# [Exercise instructions]
Pull every line with the word "parameter" out of the entries below.

----- Records for the exercise

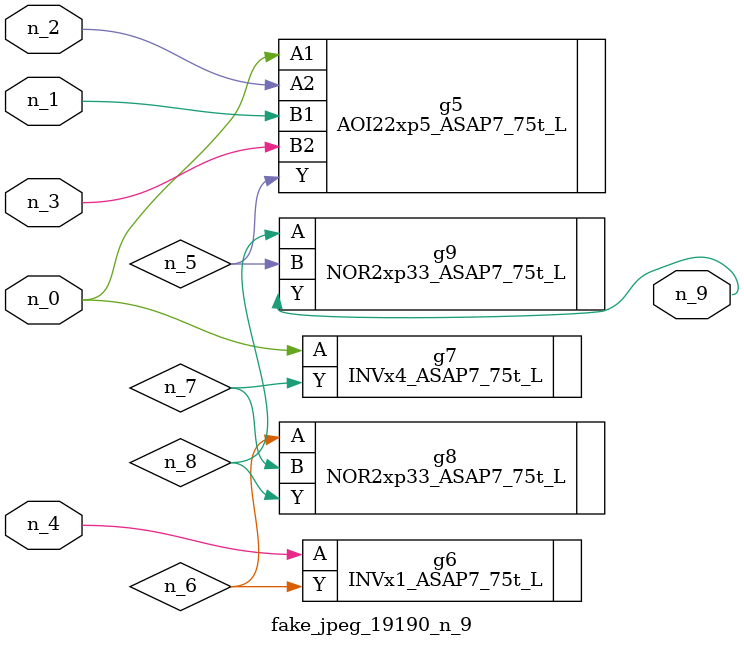
<source format=v>
module fake_jpeg_19190_n_9 (n_3, n_2, n_1, n_0, n_4, n_9);

input n_3;
input n_2;
input n_1;
input n_0;
input n_4;

output n_9;

wire n_8;
wire n_6;
wire n_5;
wire n_7;

AOI22xp5_ASAP7_75t_L g5 ( 
.A1(n_0),
.A2(n_2),
.B1(n_1),
.B2(n_3),
.Y(n_5)
);

INVx1_ASAP7_75t_L g6 ( 
.A(n_4),
.Y(n_6)
);

INVx4_ASAP7_75t_L g7 ( 
.A(n_0),
.Y(n_7)
);

NOR2xp33_ASAP7_75t_L g8 ( 
.A(n_6),
.B(n_7),
.Y(n_8)
);

NOR2xp33_ASAP7_75t_L g9 ( 
.A(n_8),
.B(n_5),
.Y(n_9)
);


endmodule
</source>
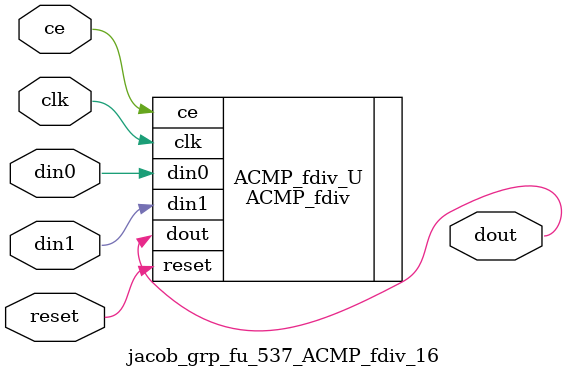
<source format=v>

`timescale 1 ns / 1 ps
module jacob_grp_fu_537_ACMP_fdiv_16(
    clk,
    reset,
    ce,
    din0,
    din1,
    dout);

parameter ID = 32'd1;
parameter NUM_STAGE = 32'd1;
parameter din0_WIDTH = 32'd1;
parameter din1_WIDTH = 32'd1;
parameter dout_WIDTH = 32'd1;
input clk;
input reset;
input ce;
input[din0_WIDTH - 1:0] din0;
input[din1_WIDTH - 1:0] din1;
output[dout_WIDTH - 1:0] dout;



ACMP_fdiv #(
.ID( ID ),
.NUM_STAGE( 12 ),
.din0_WIDTH( din0_WIDTH ),
.din1_WIDTH( din1_WIDTH ),
.dout_WIDTH( dout_WIDTH ))
ACMP_fdiv_U(
    .clk( clk ),
    .reset( reset ),
    .ce( ce ),
    .din0( din0 ),
    .din1( din1 ),
    .dout( dout ));

endmodule

</source>
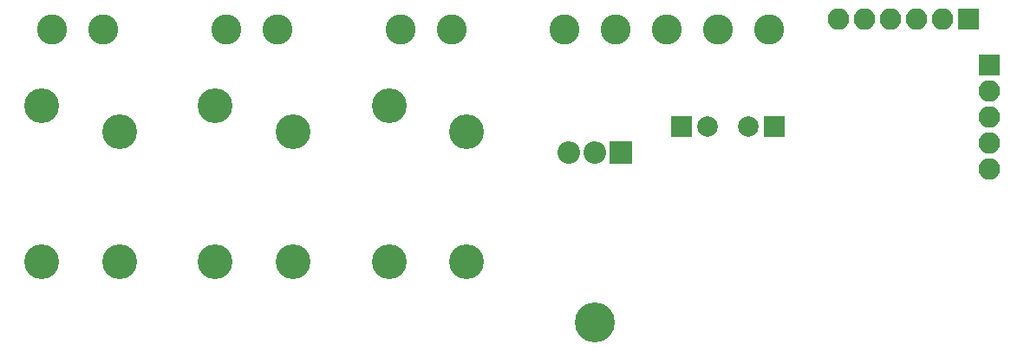
<source format=gbs>
G04 #@! TF.FileFunction,Soldermask,Bot*
%FSLAX46Y46*%
G04 Gerber Fmt 4.6, Leading zero omitted, Abs format (unit mm)*
G04 Created by KiCad (PCBNEW 4.0.7-e2-6376~58~ubuntu16.04.1) date Mon Nov  6 20:09:01 2017*
%MOMM*%
%LPD*%
G01*
G04 APERTURE LIST*
%ADD10C,0.100000*%
%ADD11R,2.000000X2.000000*%
%ADD12C,2.000000*%
%ADD13R,2.100000X2.100000*%
%ADD14O,2.100000X2.100000*%
%ADD15C,3.400000*%
%ADD16O,3.900000X3.900000*%
%ADD17R,2.200000X2.200000*%
%ADD18O,2.200000X2.200000*%
%ADD19C,2.940000*%
G04 APERTURE END LIST*
D10*
D11*
X159500000Y-84000000D03*
D12*
X162000000Y-84000000D03*
D11*
X168500000Y-84000000D03*
D12*
X166000000Y-84000000D03*
D13*
X189500000Y-77960000D03*
D14*
X189500000Y-80500000D03*
X189500000Y-83040000D03*
X189500000Y-85580000D03*
X189500000Y-88120000D03*
D13*
X187500000Y-73500000D03*
D14*
X184960000Y-73500000D03*
X182420000Y-73500000D03*
X179880000Y-73500000D03*
X177340000Y-73500000D03*
X174800000Y-73500000D03*
D15*
X121500000Y-97200000D03*
X121500000Y-84500000D03*
X113900000Y-82000000D03*
X113900000Y-97200000D03*
X104600000Y-97200000D03*
X104600000Y-84500000D03*
X97000000Y-82000000D03*
X97000000Y-97200000D03*
X138500000Y-97200000D03*
X138500000Y-84500000D03*
X130900000Y-82000000D03*
X130900000Y-97200000D03*
D16*
X150960000Y-103160000D03*
D17*
X153500000Y-86500000D03*
D18*
X150960000Y-86500000D03*
X148420000Y-86500000D03*
D19*
X167999980Y-74500000D03*
X163001260Y-74500000D03*
X158000000Y-74500000D03*
X152998720Y-74500000D03*
X148000000Y-74500000D03*
X119998720Y-74500000D03*
X115000000Y-74500000D03*
X103000000Y-74500000D03*
X98001280Y-74500000D03*
X136998720Y-74500000D03*
X132000000Y-74500000D03*
M02*

</source>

----------

# [Answer to the exercise]
parameter ID = 32'd1;
parameter NUM_STAGE = 32'd1;
parameter din0_WIDTH = 32'd1;
parameter din1_WIDTH = 32'd1;
parameter dout_WIDTH = 32'd1;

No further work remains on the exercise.